Walking around at lunchtime, I saw at least three women in different places, arms folded, standing ram rod straight on the sidewalk, lips pursed into a perma-frown.
And I thought, thank God I'm not the guy she's waiting for.
(Then again, they could be thinking the same about me.)
Such are the small (very small) joys of the single life.
Baseball had previously announced that we could expect an announcement on the status of the Montreal Expos by August 18-19, at the next baseball owners meeting in Philadelphia.
No news will be made. If the Expos were coming to Washington in time for 2005, we'd already know.
Trust me on this. Ahead of a large business announcement like this one, all sorts of preparations have to be made in the background -- preparations that inevitably create just the sort of background noise that would tip us off as to what's going to happen next.
Washington is too small a town for it to be any other way. Unless we hear something more definitive in the next few days -- like rumors slipping out of the Stadium-Armory board that runs RFK Stadium -- we can expect to wait until at least the World Series, and probably longer.
I went to the movies to see The Manchurian Candidate over the weekend, and while it will never live up to the original, it was a superior thriller in its own right -- this despite the presence of Al Franken, and the paranoid allusions to the Carlyle Group (memo to conspiracy theorists: a couple of years back I dated a secretary who worked there, and it just isn't that big a deal).

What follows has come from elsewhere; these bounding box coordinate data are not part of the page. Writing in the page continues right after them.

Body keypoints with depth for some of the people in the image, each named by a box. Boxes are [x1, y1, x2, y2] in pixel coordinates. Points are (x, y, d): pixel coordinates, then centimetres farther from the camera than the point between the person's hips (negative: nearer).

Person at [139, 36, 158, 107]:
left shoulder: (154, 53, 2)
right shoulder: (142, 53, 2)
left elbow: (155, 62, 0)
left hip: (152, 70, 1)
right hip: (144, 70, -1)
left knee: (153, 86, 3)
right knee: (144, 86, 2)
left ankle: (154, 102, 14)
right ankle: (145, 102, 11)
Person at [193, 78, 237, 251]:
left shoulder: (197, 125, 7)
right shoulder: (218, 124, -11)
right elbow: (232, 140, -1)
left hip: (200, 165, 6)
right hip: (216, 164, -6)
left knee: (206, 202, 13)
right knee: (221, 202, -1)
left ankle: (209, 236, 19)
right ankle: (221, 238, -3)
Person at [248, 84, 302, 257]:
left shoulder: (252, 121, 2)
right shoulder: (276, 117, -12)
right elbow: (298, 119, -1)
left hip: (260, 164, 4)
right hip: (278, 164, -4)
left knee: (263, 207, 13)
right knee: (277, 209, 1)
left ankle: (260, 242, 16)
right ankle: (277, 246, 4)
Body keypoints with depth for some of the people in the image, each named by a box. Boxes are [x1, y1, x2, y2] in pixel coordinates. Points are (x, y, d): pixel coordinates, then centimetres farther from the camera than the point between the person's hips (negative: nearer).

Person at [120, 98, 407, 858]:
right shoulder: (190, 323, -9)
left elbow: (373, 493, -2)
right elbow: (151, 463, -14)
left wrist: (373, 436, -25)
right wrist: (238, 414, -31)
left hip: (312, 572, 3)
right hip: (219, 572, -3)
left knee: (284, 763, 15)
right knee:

The biggest gap between the original and the remake: the magnitude of the tragedy, and the emotional impact of the conclusion, isn't nearly as dramtic this time. In the original, Raymond Shaw as played by Laurence Harvey was a despicable man who had been redeemed, making his fate all the more terrible. But Shaw as played by Liev Schreiber is nothing more than a mildly pleasant cypher, powerless to prevent his manipulation and ultimate doom.
Credit the casting director on one count: though he doesn't sound anything like Harvey, Schreiber's voice casts the same sort of dissonant note that his predecessor's did in the original.



Yes,the original Manchurian Candidate was the better film version but Meryl Streep was a more polished sophisticated ogre than Angela Lansbury.